Courrier international - supplément au n° 784 - 10 nov. 2005 France : La rage des banlieues vue par... /

VU DE HONGRIE

Il n’y a aucun problème en France, simplement des citoyens musulmans qui cassent et incendient après un petit malentendu. On n’a pas manqué de reprocher au ministre de l’Intérieur, Nicolas Sarkozy, son dérapage verbal lorsqu’il a appelé “racaille” la racaille. Dans Le Figaro, un philosophe a présenté la situation linguistique de la façon suivante : “Nous disons ‘provocateurs’ pour ‘policiers’, ‘jeunes’ pour ‘malfaiteurs’, ‘économie parallèle’ pour ‘trafiquants de drogue’, ‘quartiers sensibles’ pour ‘zones de non-droit’.”

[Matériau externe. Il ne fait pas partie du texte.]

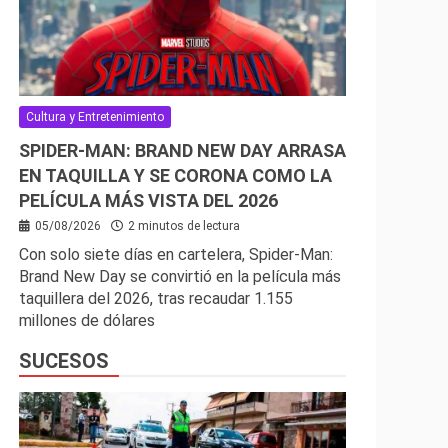
Cultura y Entretenimiento
SPIDER-MAN: BRAND NEW DAY ARRASA
EN TAQUILLA Y SE CORONA COMO LA
PELÍCULA MÁS VISTA DEL 2026
05/08/2026
2 minutos de lectura
Con solo siete días en cartelera, Spider-Man:
Brand New Day se convirtió en la película más
taquillera del 2026, tras recaudar 1.155
millones de dólares
SUCESOS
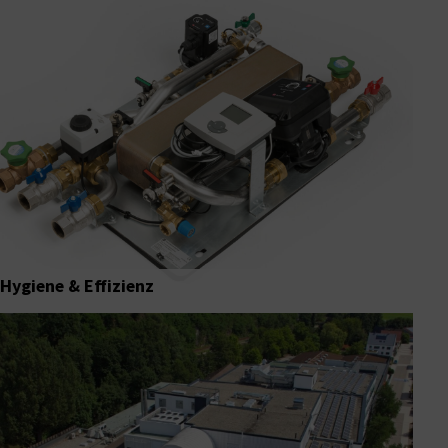
Hygiene & Effizienz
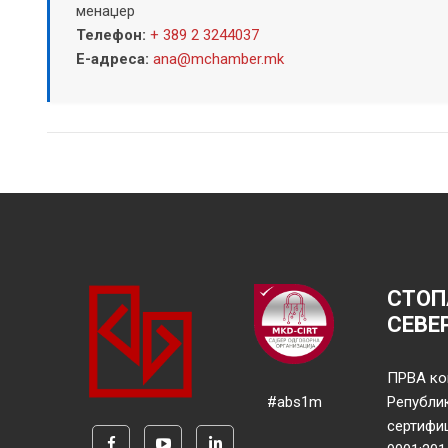
менаџер
Телефон:
+ 389 2 3244037
Е-адреса:
ana@mchamber.mk
СТОП
СЕВЕ
ПРВА ко
#abs1m
Републи
сертифи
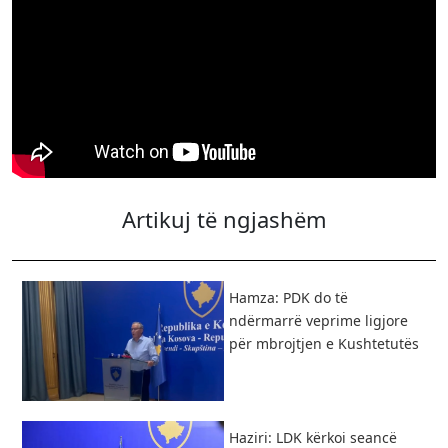
Artikuj të ngjashëm
Hamza: PDK do të
ndërmarrë veprime ligjore
për mbrojtjen e Kushtetutës
Haziri: LDK kërkoi seancë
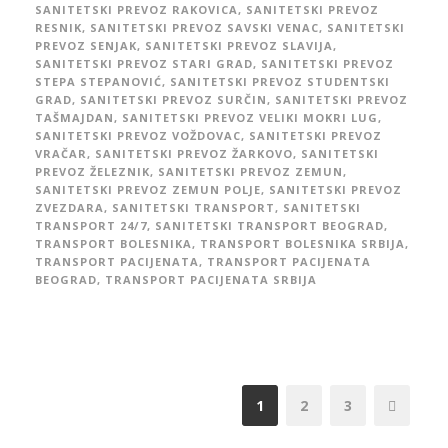
SANITETSKI PREVOZ RAKOVICA
,
SANITETSKI PREVOZ
RESNIK
,
SANITETSKI PREVOZ SAVSKI VENAC
,
SANITETSKI
PREVOZ SENJAK
,
SANITETSKI PREVOZ SLAVIJA
,
SANITETSKI PREVOZ STARI GRAD
,
SANITETSKI PREVOZ
STEPA STEPANOVIĆ
,
SANITETSKI PREVOZ STUDENTSKI
GRAD
,
SANITETSKI PREVOZ SURČIN
,
SANITETSKI PREVOZ
TAŠMAJDAN
,
SANITETSKI PREVOZ VELIKI MOKRI LUG
,
SANITETSKI PREVOZ VOŽDOVAC
,
SANITETSKI PREVOZ
VRAČAR
,
SANITETSKI PREVOZ ŽARKOVO
,
SANITETSKI
PREVOZ ŽELEZNIK
,
SANITETSKI PREVOZ ZEMUN
,
SANITETSKI PREVOZ ZEMUN POLJE
,
SANITETSKI PREVOZ
ZVEZDARA
,
SANITETSKI TRANSPORT
,
SANITETSKI
TRANSPORT 24/7
,
SANITETSKI TRANSPORT BEOGRAD
,
TRANSPORT BOLESNIKA
,
TRANSPORT BOLESNIKA SRBIJA
,
TRANSPORT PACIJENATA
,
TRANSPORT PACIJENATA
BEOGRAD
,
TRANSPORT PACIJENATA SRBIJA
1
2
3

Le mois dernier, lors d’un entretien informel, j’ai entendu un des membres du futur gouvernement polonais dire que “la chute de la démographie dans les pays européens pose moins de problèmes que les millions de jeunes militants du djihad dans les banlieues, gonflés de testostérone”. On ne peut pas reprocher au parti conservateur polonais de ne pas parler ouvertement et sans ambages, phénomène tout nouveau en Europe, où même à propos des immigrés de la troisième génération on n’évoque que des droits et non des obligations.

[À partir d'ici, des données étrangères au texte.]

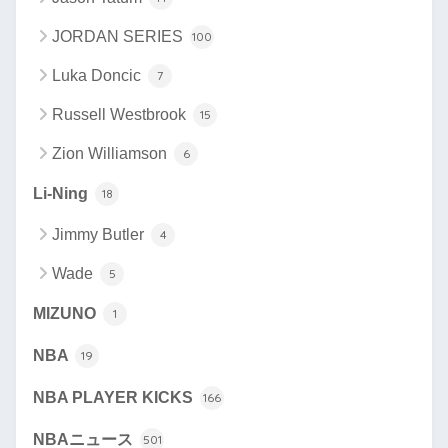
JORDAN SERIES
100
Luka Doncic
7
Russell Westbrook
15
Zion Williamson
6
Li-Ning
18
Jimmy Butler
4
Wade
5
MIZUNO
1
NBA
19
NBA PLAYER KICKS
166
NBAニュース
501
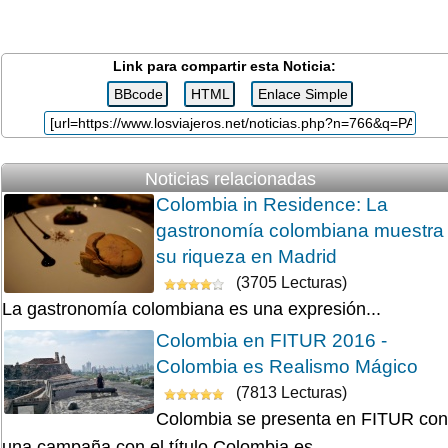
Link para compartir esta Noticia:
Noticias relacionadas
Colombia in Residence: La
gastronomía colombiana muestra
su riqueza en Madrid
(3705 Lecturas)
La gastronomía colombiana es una expresión...
Colombia en FITUR 2016 -
Colombia es Realismo Mágico
(7813 Lecturas)
Colombia se presenta en FITUR con
una campaña con el título Colombia es...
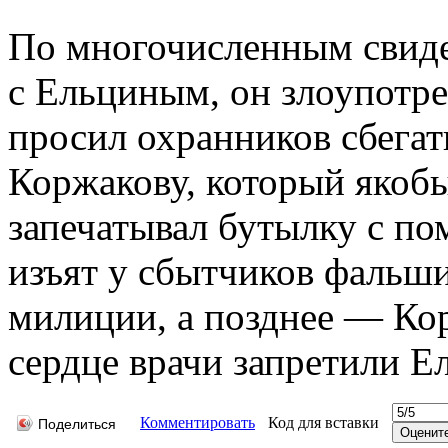
По многочисленным свиде
с Ельциным, он злоупотре
просил охранников сбегат
Коржакову, который якобы
запечатывал бутылку с п
изъят у сбытчиков фальши
милиции, а позднее — Ко
сердце врачи запретили Е
Комментировать
Код для вставки
Поделиться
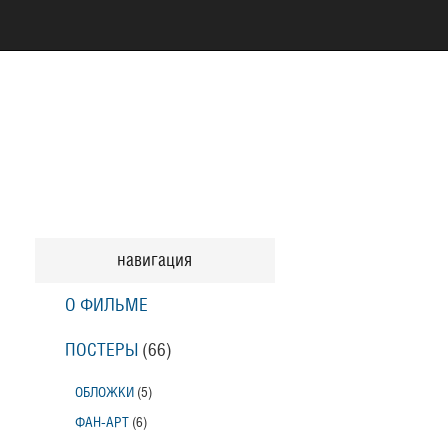
навигация
О ФИЛЬМЕ
ПОСТЕРЫ
(66)
ОБЛОЖКИ
(5)
ФАН-АРТ
(6)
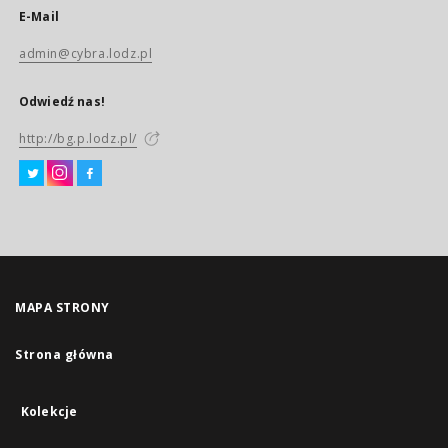
E-Mail
admin@cybra.lodz.pl
Odwiedź nas!
http://bg.p.lodz.pl/
MAPA STRONY
Strona główna
Kolekcje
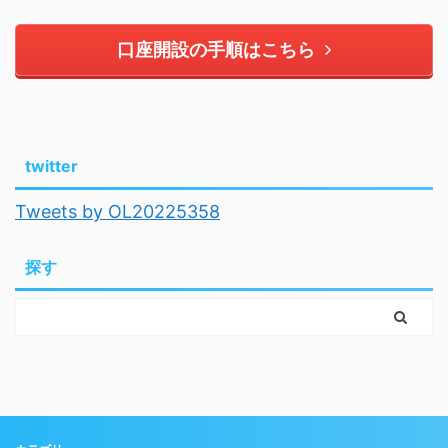
口座開設の手順はこちら
twitter
Tweets by OL20225358
探す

L’un des responsables des musulmans de France a déclaré, par exemple, à propos de cette situation qui ressemble fort à une guerre civile : “Il faut tout faire pour que les habitants des banlieues ne vivent plus dans des trous insalubres.” Or aucun citoyen français ne détient le droit naturel de vivre en centre-ville. Il a seulement droit aux études et à la recherche d’un emploi. Bien sûr, je sais, il y a la discrimination. Comme l’a expliqué un jeune musulman : “Avec un nom arabe, je ne trouve pas de travail approprié.” Lors d’un entretien d’embauche, même si l’on revêt son plus beau sweat-shirt à capuche et que l’on dissimule bien son cocktail Molotov, on a peu de chances d’être retenu. Il est clair, en tout cas, que les images des voitures incendiées aideront les employeurs à changer d’avis.

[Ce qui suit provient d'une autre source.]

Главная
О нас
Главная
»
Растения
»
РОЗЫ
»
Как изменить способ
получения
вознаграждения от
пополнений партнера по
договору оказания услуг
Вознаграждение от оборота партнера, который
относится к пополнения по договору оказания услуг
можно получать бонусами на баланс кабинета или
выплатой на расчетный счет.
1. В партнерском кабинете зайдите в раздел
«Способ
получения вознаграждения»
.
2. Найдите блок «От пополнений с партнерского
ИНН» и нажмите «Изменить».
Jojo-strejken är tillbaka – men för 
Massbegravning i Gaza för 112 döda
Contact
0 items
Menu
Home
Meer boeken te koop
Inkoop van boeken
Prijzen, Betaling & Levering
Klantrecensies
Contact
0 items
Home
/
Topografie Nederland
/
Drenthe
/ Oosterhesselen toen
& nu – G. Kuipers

Je ne veux pas nier que beaucoup de jeunes musulmans, désireux de s’intégrer, sont victimes de discrimination. Je veux dire que la discrimination n’explique pas la situation actuelle. De même, le mot “ghetto” ne convient pas pour décrire les banlieues françaises, puisque, il y a déjà cinq cents ans, à Venise, ce mot désignait un quartier où une certaine population devait résider d’office. Ici, ce n’est pas le cas, et, si les jeunes musulmans français ont l’impression de vivre dans des ghettos, ce sont eux-mêmes qui transforment leurs quartiers en ghettos.

L’Etat et les municipalités pourraient faire un peu plus en faveur de l’éducation. Mais pour cela ils auraient besoin d’interlocuteurs. Ce qui n’est pas facile à trouver, quand on entend des musulmans dire : “Je déteste le mot ‘intégration’ parce que ça sous-entend que les Français devraient nous intégrer et que nous, les immigrés, devrions nous intégrer dans la société française.” En effet, c’est justement ce qui devrait se passer. Et, aussi longtemps que cela ne se réalisera pas, l’Europe devra réglementer l’immigration de façon radicale.

On nous répond que l’économie européenne a besoin de main-d’œuvre étrangère. On nous dit également qu’il est impossible de fermer les frontières. Si, c’est possible : ce n’est qu’une question d’argent. D’ailleurs, il serait beaucoup plus judicieux d’investir dans la défense des frontières que – puisque nous parlons de la France – dans la politique agricole commune. Car, tandis qu’il est inconvenant de parler ouvertement des problèmes liés aux immigrés, les subventions agricoles exclusives représentent une telle fierté nationale pour les Français que Paris s’apprête justement à torpiller le démantèlement de ces aides auprès de l’Organisation mondiale du commerce. Autrement dit, la France veut empêcher les pays plus pauvres d’avoir leur chance sur le marché européen. Car, au-delà de la surveillance des frontières, il est tout aussi important de traiter la racine des problèmes : arriver à ce que ceux qui veulent vivre mieux ne soient pas obligés de quitter leur pays natal. Pour cela, bien entendu, il ne suffira pas de rogner sur les protectionnismes nationaux, il faudra aussi avoir une politique étrangère capable d’influencer, voire de favoriser le remplacement des régimes étrangers qui ne laissent pas prospérer leurs concitoyens. Voilà ce qu’il faudrait vraiment mettre en œuvre.